(Records from a dataset)
☆ ☆ ☆

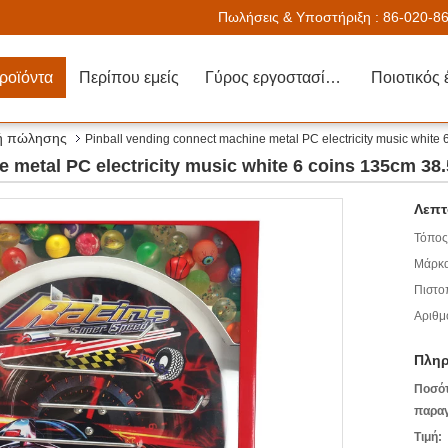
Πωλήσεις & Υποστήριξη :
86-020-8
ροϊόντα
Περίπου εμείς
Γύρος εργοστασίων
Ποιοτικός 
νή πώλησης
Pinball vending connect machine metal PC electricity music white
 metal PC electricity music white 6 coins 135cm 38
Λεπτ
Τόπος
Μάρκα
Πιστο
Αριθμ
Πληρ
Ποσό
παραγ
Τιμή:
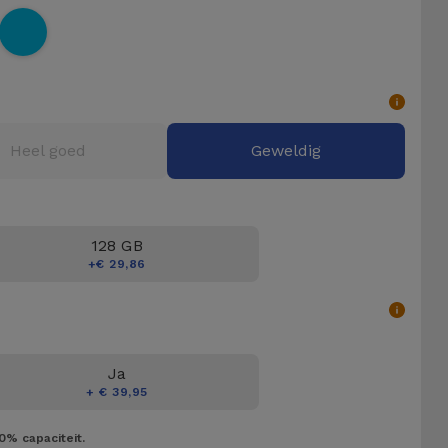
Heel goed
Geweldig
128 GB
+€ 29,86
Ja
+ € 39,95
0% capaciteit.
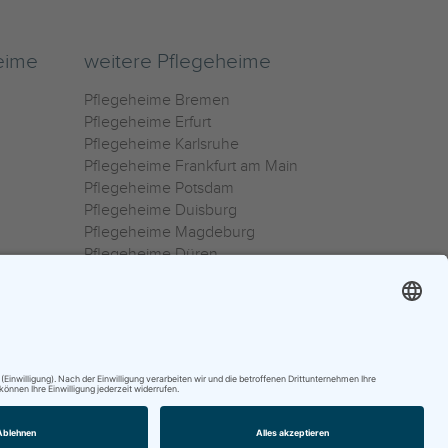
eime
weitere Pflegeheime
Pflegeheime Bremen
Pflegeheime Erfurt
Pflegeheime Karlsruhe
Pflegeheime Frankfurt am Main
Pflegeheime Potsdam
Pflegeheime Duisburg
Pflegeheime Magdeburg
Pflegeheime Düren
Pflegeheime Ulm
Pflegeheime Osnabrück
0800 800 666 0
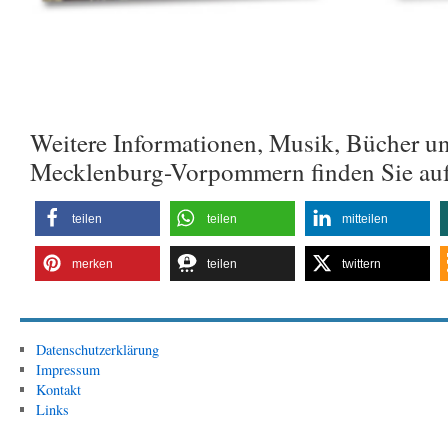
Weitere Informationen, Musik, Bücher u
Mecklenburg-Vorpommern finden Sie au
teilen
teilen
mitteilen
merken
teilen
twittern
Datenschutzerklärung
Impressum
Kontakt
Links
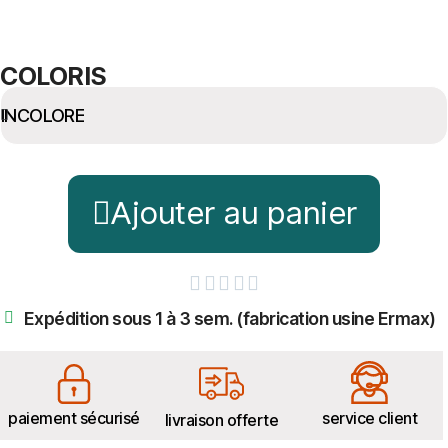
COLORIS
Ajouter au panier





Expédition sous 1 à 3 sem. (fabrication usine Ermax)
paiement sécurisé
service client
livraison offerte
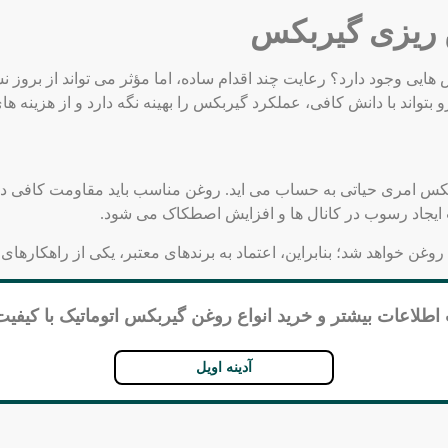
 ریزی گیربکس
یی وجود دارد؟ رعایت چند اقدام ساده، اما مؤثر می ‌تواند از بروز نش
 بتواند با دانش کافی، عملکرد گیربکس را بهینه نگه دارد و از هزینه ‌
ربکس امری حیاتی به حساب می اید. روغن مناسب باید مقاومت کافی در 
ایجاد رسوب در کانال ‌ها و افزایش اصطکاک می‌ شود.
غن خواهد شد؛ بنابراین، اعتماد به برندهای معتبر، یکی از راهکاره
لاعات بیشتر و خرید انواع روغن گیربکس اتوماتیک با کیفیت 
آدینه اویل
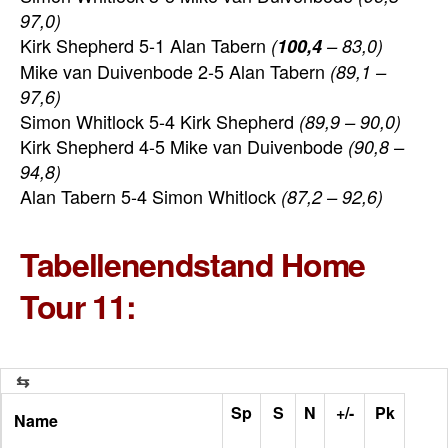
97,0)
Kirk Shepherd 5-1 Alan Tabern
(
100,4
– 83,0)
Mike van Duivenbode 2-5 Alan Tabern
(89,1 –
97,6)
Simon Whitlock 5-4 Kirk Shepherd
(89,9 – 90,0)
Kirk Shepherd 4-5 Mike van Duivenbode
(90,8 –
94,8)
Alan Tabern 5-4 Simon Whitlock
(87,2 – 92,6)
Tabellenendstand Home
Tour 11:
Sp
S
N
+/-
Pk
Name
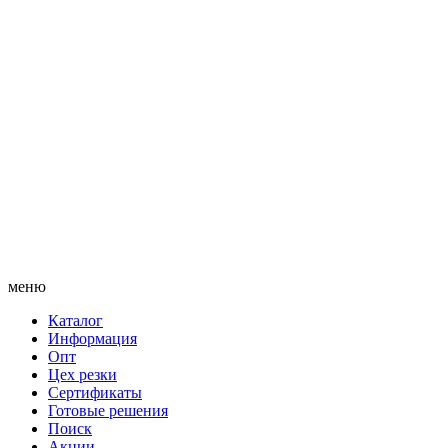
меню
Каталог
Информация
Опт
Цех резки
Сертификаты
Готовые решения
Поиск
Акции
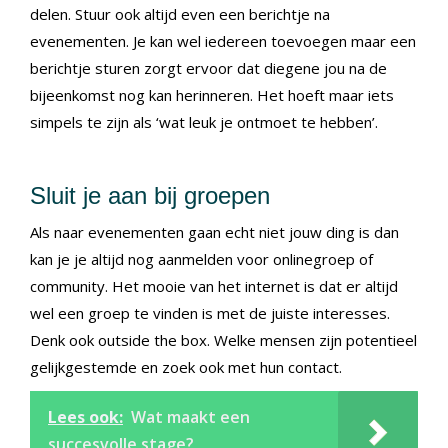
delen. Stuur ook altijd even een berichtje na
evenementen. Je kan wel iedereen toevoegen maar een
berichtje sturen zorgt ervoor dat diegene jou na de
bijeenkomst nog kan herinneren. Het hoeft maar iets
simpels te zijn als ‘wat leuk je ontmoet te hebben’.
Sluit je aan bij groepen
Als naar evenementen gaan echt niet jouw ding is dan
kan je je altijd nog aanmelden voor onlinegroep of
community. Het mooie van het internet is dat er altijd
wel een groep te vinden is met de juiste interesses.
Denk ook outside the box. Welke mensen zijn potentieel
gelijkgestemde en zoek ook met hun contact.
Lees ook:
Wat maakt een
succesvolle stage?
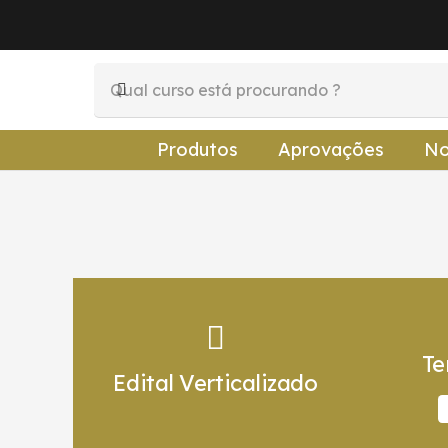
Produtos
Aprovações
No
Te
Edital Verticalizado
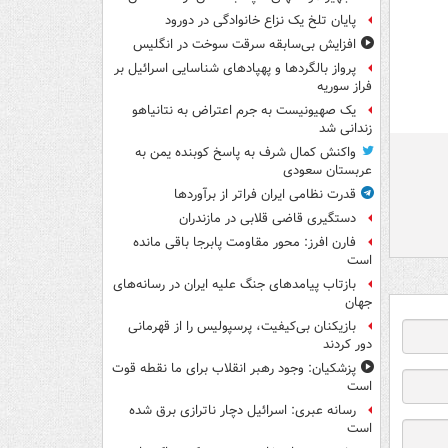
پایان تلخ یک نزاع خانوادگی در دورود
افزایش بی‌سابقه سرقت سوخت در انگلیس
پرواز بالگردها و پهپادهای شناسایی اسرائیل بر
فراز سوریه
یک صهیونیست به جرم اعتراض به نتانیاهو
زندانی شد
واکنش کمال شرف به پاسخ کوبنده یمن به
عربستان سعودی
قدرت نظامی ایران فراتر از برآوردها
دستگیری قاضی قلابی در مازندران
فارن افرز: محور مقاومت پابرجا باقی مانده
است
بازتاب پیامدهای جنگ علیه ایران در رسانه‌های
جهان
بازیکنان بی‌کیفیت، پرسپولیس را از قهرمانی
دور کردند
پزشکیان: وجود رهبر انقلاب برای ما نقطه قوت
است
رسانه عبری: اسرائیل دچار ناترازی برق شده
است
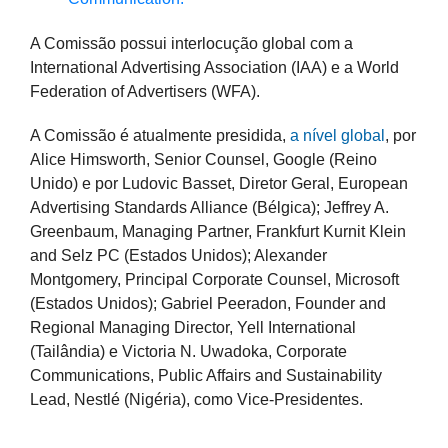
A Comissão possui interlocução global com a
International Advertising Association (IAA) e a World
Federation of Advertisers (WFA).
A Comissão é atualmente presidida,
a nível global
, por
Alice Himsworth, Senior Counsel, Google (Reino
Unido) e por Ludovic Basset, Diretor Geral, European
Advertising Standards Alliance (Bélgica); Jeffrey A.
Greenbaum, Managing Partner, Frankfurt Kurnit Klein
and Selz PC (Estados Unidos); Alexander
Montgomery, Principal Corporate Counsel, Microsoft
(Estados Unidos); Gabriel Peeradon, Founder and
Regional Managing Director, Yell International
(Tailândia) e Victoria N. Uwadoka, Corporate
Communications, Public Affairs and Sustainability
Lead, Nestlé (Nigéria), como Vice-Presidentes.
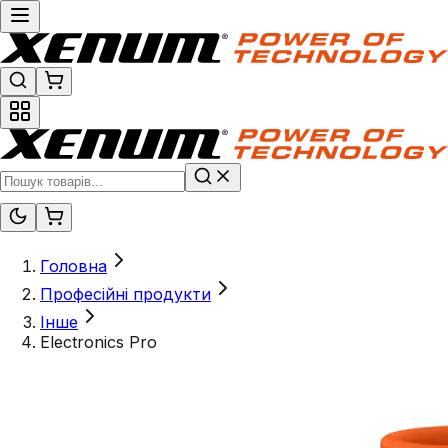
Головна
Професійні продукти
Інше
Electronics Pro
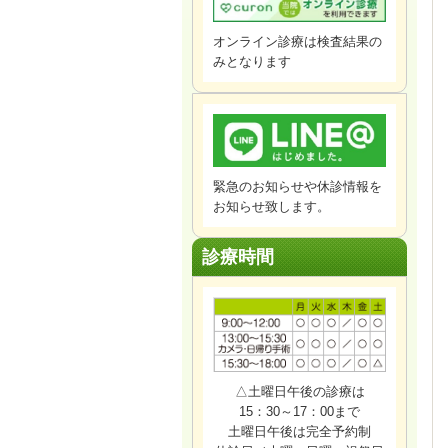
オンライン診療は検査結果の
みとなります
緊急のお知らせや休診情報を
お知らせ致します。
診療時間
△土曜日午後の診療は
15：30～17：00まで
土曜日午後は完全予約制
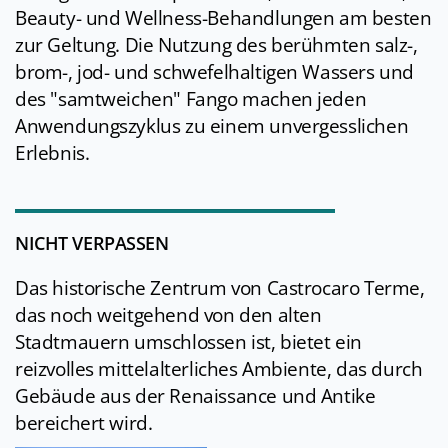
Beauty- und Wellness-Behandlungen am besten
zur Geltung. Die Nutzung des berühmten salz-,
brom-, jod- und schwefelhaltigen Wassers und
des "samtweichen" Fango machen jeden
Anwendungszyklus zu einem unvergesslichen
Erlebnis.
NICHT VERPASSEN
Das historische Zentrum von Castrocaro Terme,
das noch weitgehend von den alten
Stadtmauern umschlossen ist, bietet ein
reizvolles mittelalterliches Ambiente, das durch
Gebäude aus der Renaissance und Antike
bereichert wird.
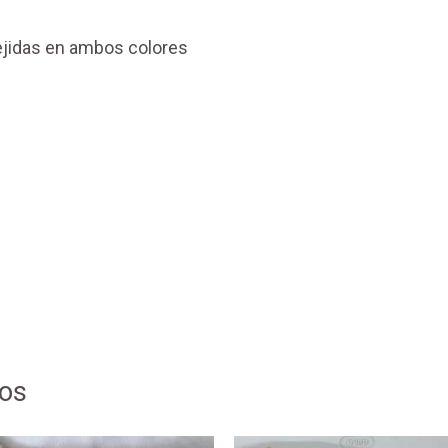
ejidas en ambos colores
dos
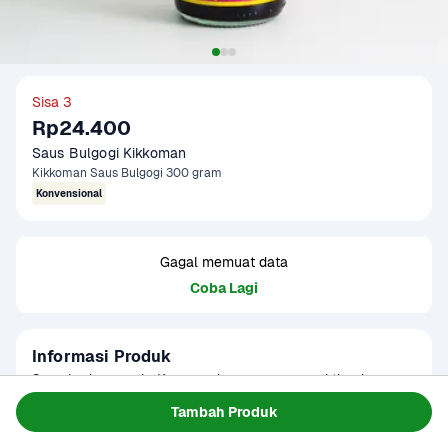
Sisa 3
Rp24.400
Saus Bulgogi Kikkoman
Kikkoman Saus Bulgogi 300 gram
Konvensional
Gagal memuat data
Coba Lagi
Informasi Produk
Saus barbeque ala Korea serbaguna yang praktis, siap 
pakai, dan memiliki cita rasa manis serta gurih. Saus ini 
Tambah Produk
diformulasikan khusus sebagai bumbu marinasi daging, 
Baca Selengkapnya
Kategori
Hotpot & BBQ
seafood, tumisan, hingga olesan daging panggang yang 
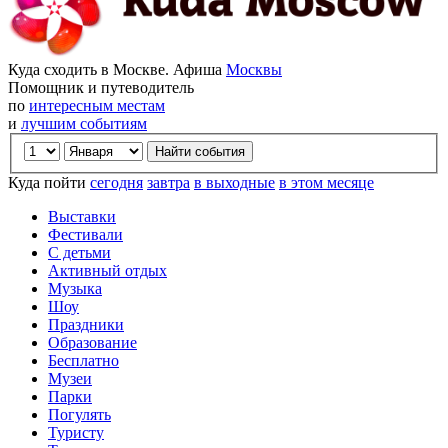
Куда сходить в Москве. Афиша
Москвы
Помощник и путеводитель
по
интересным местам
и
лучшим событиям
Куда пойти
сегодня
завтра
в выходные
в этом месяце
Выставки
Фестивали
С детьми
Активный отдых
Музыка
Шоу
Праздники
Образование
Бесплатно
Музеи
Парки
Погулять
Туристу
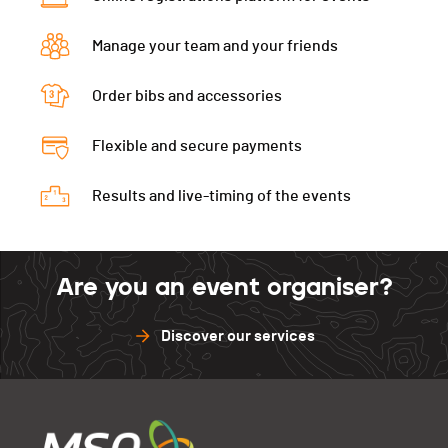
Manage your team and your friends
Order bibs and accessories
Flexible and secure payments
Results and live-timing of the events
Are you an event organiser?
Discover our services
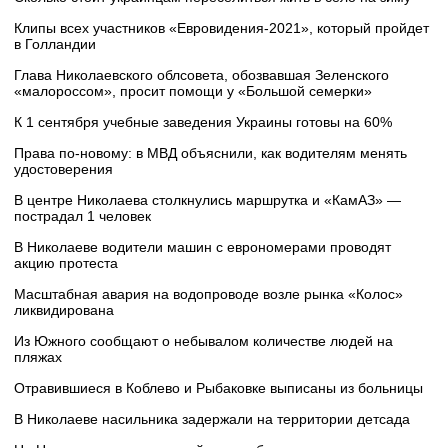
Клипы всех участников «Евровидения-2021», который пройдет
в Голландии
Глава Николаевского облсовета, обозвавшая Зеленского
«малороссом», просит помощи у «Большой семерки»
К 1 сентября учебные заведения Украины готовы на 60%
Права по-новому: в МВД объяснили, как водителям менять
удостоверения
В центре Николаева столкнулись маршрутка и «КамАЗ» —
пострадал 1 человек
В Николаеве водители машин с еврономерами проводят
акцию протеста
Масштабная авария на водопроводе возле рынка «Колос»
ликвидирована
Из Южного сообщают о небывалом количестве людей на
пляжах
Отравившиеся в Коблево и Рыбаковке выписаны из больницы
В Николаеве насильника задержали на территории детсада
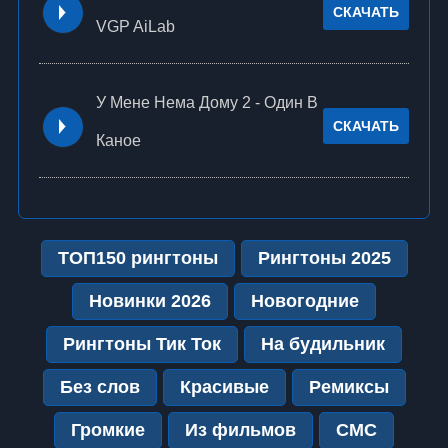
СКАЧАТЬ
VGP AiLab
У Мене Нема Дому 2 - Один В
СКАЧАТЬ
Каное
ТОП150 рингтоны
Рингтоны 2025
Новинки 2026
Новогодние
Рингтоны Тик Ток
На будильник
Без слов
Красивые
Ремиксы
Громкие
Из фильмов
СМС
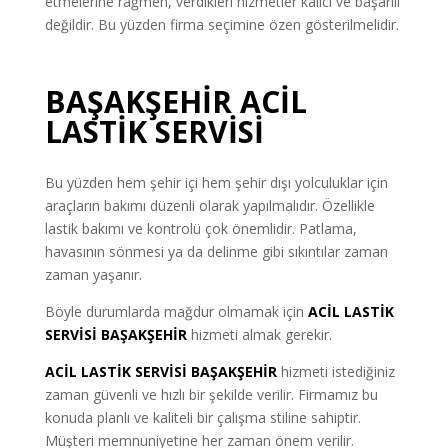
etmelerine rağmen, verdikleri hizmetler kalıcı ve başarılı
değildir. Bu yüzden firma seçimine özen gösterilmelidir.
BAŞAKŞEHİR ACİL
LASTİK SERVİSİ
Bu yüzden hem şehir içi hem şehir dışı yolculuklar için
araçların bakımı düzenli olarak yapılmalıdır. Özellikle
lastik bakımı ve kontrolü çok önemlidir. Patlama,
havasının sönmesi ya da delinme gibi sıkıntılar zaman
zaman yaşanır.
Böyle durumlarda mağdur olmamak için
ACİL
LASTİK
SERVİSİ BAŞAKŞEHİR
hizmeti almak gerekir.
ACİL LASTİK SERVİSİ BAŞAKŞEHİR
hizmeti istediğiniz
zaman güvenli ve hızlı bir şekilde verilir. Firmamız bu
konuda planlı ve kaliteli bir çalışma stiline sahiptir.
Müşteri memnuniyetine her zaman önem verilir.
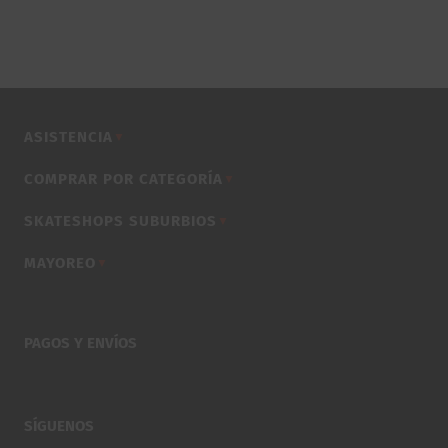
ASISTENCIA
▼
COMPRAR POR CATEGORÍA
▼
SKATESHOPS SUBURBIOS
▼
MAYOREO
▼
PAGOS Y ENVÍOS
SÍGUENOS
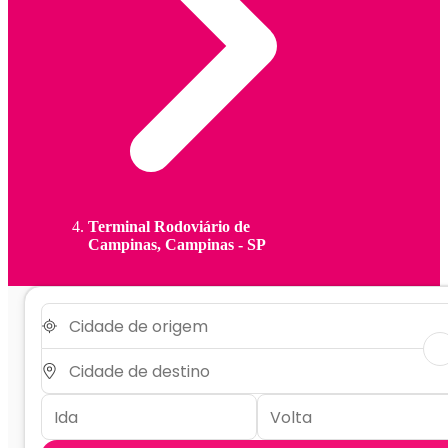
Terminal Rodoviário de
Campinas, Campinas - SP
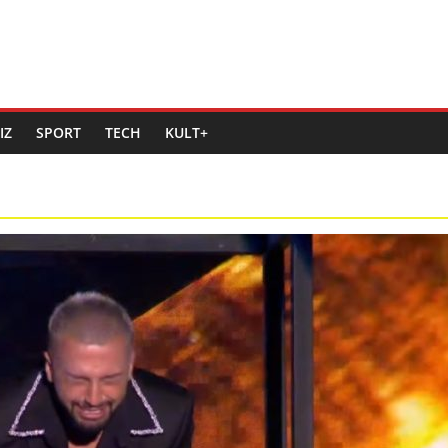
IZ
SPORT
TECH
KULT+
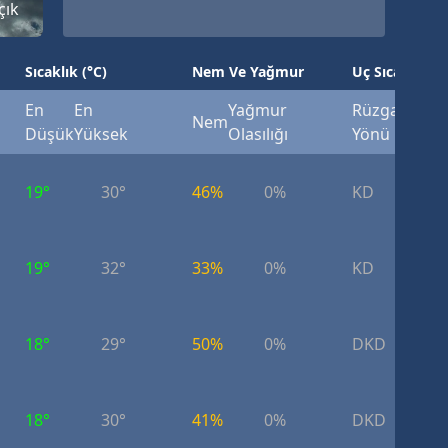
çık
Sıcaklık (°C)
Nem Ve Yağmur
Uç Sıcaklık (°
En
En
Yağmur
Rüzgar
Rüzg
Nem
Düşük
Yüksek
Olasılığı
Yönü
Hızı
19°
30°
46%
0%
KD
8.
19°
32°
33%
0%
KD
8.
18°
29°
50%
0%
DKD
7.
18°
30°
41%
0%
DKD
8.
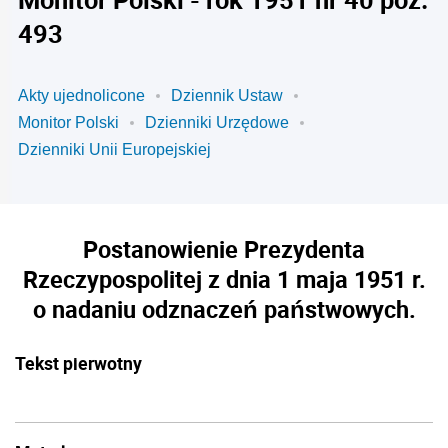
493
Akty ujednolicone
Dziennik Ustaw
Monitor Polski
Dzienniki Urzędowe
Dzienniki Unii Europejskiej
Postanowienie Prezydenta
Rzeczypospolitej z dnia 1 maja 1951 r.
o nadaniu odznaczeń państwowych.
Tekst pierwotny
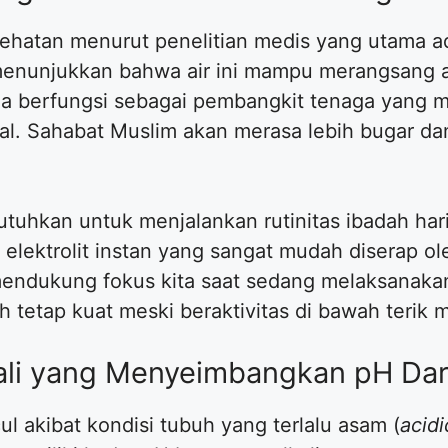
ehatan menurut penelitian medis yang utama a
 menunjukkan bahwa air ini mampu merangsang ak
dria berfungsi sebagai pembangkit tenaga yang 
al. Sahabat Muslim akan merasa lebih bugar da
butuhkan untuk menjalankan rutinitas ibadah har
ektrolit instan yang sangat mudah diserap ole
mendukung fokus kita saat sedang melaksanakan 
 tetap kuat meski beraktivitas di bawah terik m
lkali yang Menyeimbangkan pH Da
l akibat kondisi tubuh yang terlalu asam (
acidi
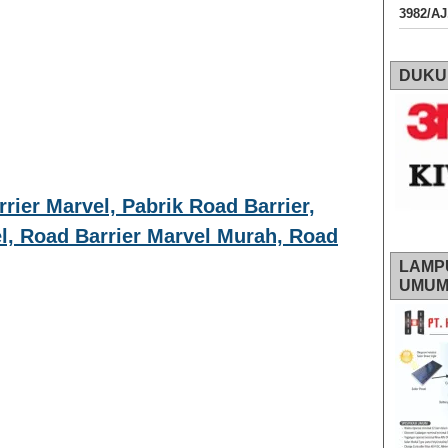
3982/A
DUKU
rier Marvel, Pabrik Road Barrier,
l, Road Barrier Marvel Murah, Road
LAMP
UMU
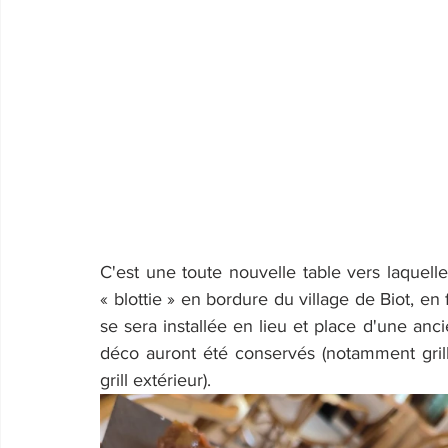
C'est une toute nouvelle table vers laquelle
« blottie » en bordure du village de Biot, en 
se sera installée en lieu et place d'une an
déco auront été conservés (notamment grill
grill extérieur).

☆ ☆ ☆

■ WHAT TO DO
The lines that contain the word "music" are wanted; copy each of them from the records.

■ REPLY
Pinball vending connect machine metal PC electricity music white
 metal PC electricity music white 6 coins 135cm 38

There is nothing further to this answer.